Data extracts Block Start

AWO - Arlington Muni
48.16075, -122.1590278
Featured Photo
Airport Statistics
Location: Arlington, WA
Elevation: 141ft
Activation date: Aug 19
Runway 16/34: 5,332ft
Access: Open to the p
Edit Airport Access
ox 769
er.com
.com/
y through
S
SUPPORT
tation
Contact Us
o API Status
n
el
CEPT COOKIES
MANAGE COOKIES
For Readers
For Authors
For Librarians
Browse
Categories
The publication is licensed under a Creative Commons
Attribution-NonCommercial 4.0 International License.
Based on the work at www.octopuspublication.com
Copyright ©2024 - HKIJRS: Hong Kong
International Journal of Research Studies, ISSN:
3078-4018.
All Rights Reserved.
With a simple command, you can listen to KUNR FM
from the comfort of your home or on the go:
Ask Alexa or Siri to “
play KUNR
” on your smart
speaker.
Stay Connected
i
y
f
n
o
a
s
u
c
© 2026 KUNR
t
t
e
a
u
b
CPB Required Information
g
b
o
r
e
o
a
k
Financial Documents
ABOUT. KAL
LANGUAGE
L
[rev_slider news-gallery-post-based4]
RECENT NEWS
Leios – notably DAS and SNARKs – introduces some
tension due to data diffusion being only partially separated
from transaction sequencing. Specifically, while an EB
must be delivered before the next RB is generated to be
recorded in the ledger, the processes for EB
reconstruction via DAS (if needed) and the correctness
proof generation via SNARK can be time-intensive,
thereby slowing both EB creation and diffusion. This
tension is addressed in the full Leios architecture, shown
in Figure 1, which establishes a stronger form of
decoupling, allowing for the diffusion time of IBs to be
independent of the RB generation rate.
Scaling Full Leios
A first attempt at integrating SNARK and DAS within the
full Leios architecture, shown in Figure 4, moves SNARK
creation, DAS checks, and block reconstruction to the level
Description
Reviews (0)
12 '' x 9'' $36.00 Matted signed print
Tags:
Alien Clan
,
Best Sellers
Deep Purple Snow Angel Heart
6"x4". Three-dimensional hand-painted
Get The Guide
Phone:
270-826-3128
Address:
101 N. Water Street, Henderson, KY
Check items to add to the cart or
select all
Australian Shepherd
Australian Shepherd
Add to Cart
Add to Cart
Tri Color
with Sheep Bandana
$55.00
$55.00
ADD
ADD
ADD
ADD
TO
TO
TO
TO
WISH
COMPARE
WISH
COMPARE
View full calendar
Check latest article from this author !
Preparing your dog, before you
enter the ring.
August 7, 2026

Data extracts Block End

◆ Exercise directions
The records above should be returned exactly.

◆ Response below
AWO - Arlington Muni
48.16075, -122.1590278
Featured Photo
Airport Statistics
Location: Arlington, WA
Elevation: 141ft
Activation date: Aug 19
Runway 16/34: 5,332ft
Access: Open to the p
Edit Airport Access
ox 769
er.com
.com/
y through
S
SUPPORT
tation
Contact Us
o API Status
n
el
CEPT COOKIES
MANAGE COOKIES
For Readers
For Authors
For Librarians
Browse
Categories
The publication is licensed under a Creative Commons
Attribution-NonCommercial 4.0 International License.
Based on the work at www.octopuspublication.com
Copyright ©2024 - HKIJRS: Hong Kong
International Journal of Research Studies, ISSN:
3078-4018.
All Rights Reserved.
With a simple command, you can listen to KUNR FM
from the comfort of your home or on the go:
Ask Alexa or Siri to “
play KUNR
” on your smart
speaker.
Stay Connected
i
y
f
n
o
a
s
u
c
© 2026 KUNR
t
t
e
a
u
b
CPB Required Information
g
b
o
r
e
o
a
k
Financial Documents
ABOUT. KAL
LANGUAGE
L
[rev_slider news-gallery-post-based4]
RECENT NEWS
Leios – notably DAS and SNARKs – introduces some
tension due to data diffusion being only partially separated
from transaction sequencing. Specifically, while an EB
must be delivered before the next RB is generated to be
recorded in the ledger, the processes for EB
reconstruction via DAS (if needed) and the correctness
proof generation via SNARK can be time-intensive,
thereby slowing both EB creation and diffusion. This
tension is addressed in the full Leios architecture, shown
in Figure 1, which establishes a stronger form of
decoupling, allowing for the diffusion time of IBs to be
independent of the RB generation rate.
Scaling Full Leios
A first attempt at integrating SNARK and DAS within the
full Leios architecture, shown in Figure 4, moves SNARK
creation, DAS checks, and block reconstruction to the level
Description
Reviews (0)
12 '' x 9'' $36.00 Matted signed print
Tags:
Alien Clan
,
Best Sellers
Deep Purple Snow Angel Heart
6"x4". Three-dimensional hand-painted
Get The Guide
Phone:
270-826-3128
Address:
101 N. Water Street, Henderson, KY
Check items to add to the cart or
select all
Australian Shepherd
Australian Shepherd
Add to Cart
Add to Cart
Tri Color
with Sheep Bandana
$55.00
$55.00
ADD
ADD
ADD
ADD
TO
TO
TO
TO
WISH
COMPARE
WISH
COMPARE
View full calendar
Check latest article from this author !
Preparing your dog, before you
enter the ring.
August 7, 2026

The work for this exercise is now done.